*What to work on*. The records that follow are to be transcribed in full, leaving out each picture.

*Data*.

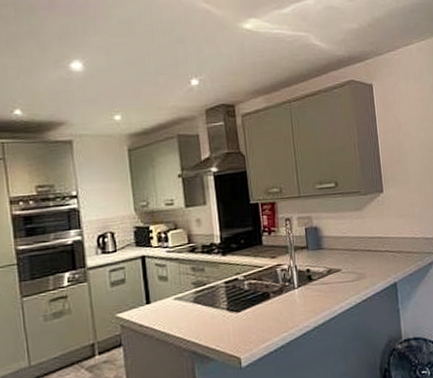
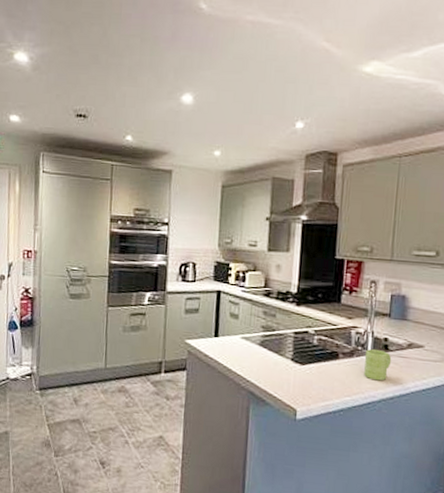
mug: none [293,281,317,311] -> present [364,349,392,381]

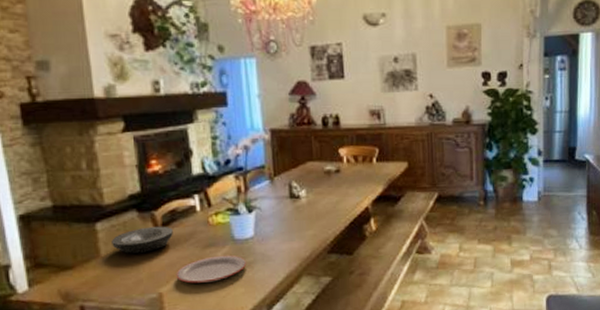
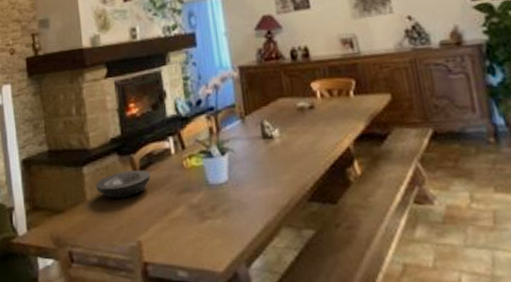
plate: present [176,255,247,284] -> none [153,201,223,232]

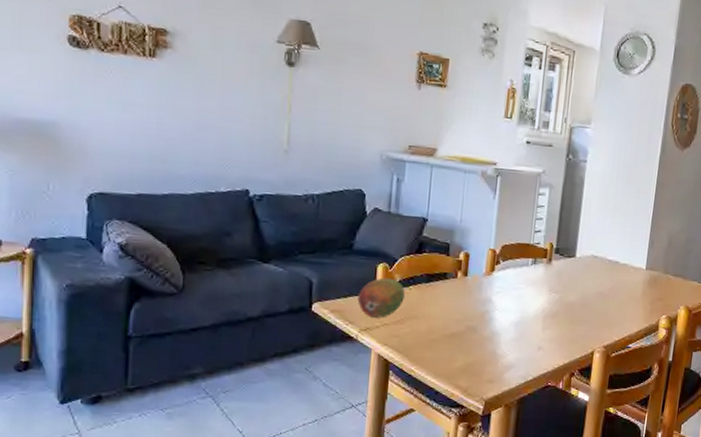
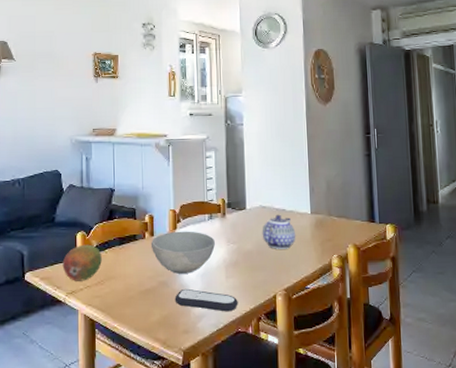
bowl: none [462,273,536,321] -> present [150,231,215,274]
remote control: none [482,336,552,365] -> present [175,288,238,312]
teapot: none [589,266,626,305] -> present [262,214,296,249]

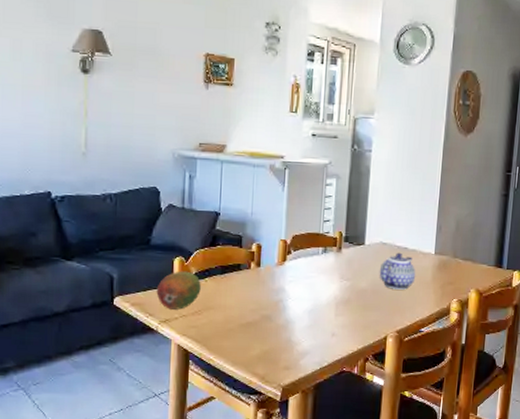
bowl: present [150,231,215,274] -> none [256,263,327,309]
remote control: present [175,288,238,312] -> none [277,324,346,351]

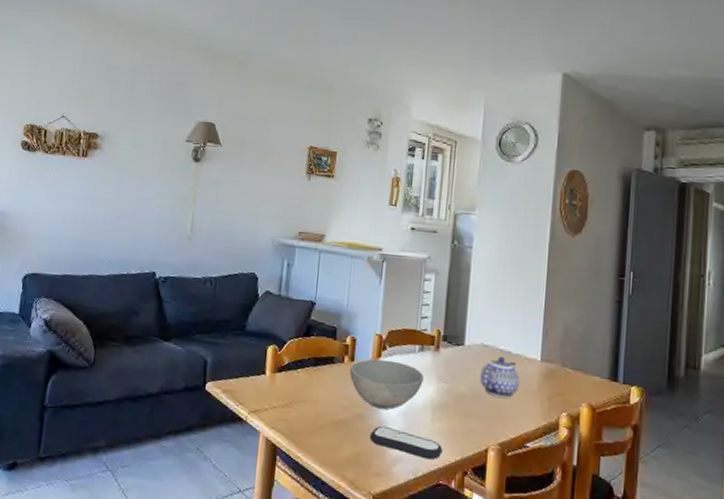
fruit: present [156,271,201,310] -> none [248,359,293,401]
bowl: none [256,263,327,309] -> present [349,359,424,410]
remote control: none [277,324,346,351] -> present [369,425,443,460]

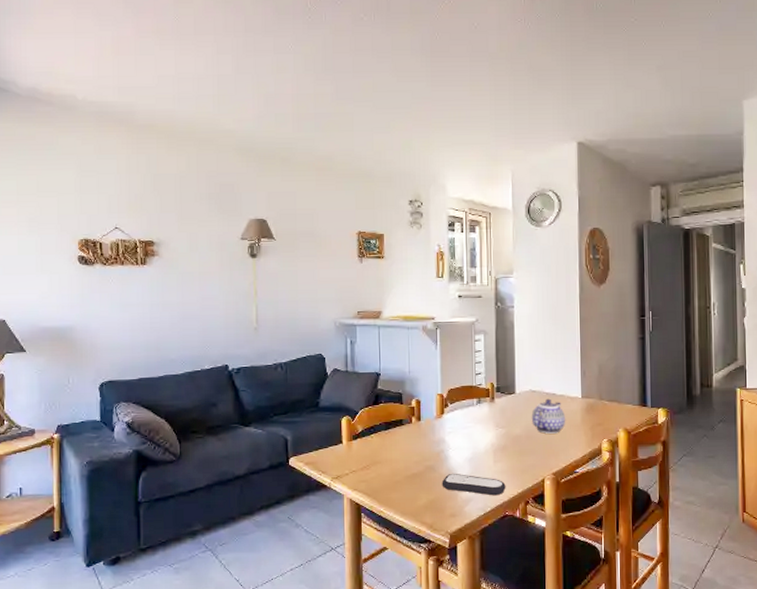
bowl: present [349,359,424,410] -> none [417,415,483,458]

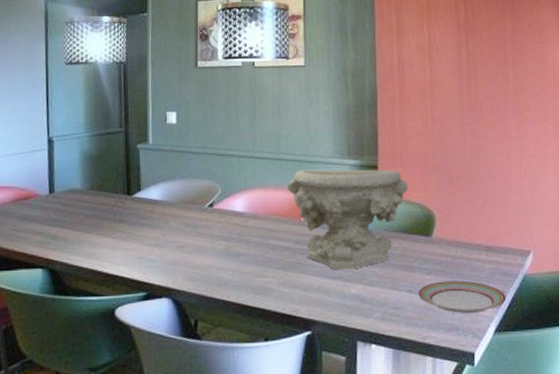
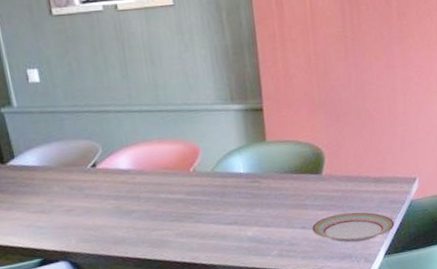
decorative bowl: present [287,169,408,270] -> none [171,111,296,215]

*Output below*.
mug: none [293,281,317,311] -> present [364,349,392,381]

plate: present [176,255,247,284] -> none [153,201,223,232]

bowl: none [462,273,536,321] -> present [150,231,215,274]
remote control: none [482,336,552,365] -> present [175,288,238,312]
teapot: none [589,266,626,305] -> present [262,214,296,249]

bowl: present [150,231,215,274] -> none [256,263,327,309]
remote control: present [175,288,238,312] -> none [277,324,346,351]

fruit: present [156,271,201,310] -> none [248,359,293,401]
bowl: none [256,263,327,309] -> present [349,359,424,410]
remote control: none [277,324,346,351] -> present [369,425,443,460]

bowl: present [349,359,424,410] -> none [417,415,483,458]

decorative bowl: present [287,169,408,270] -> none [171,111,296,215]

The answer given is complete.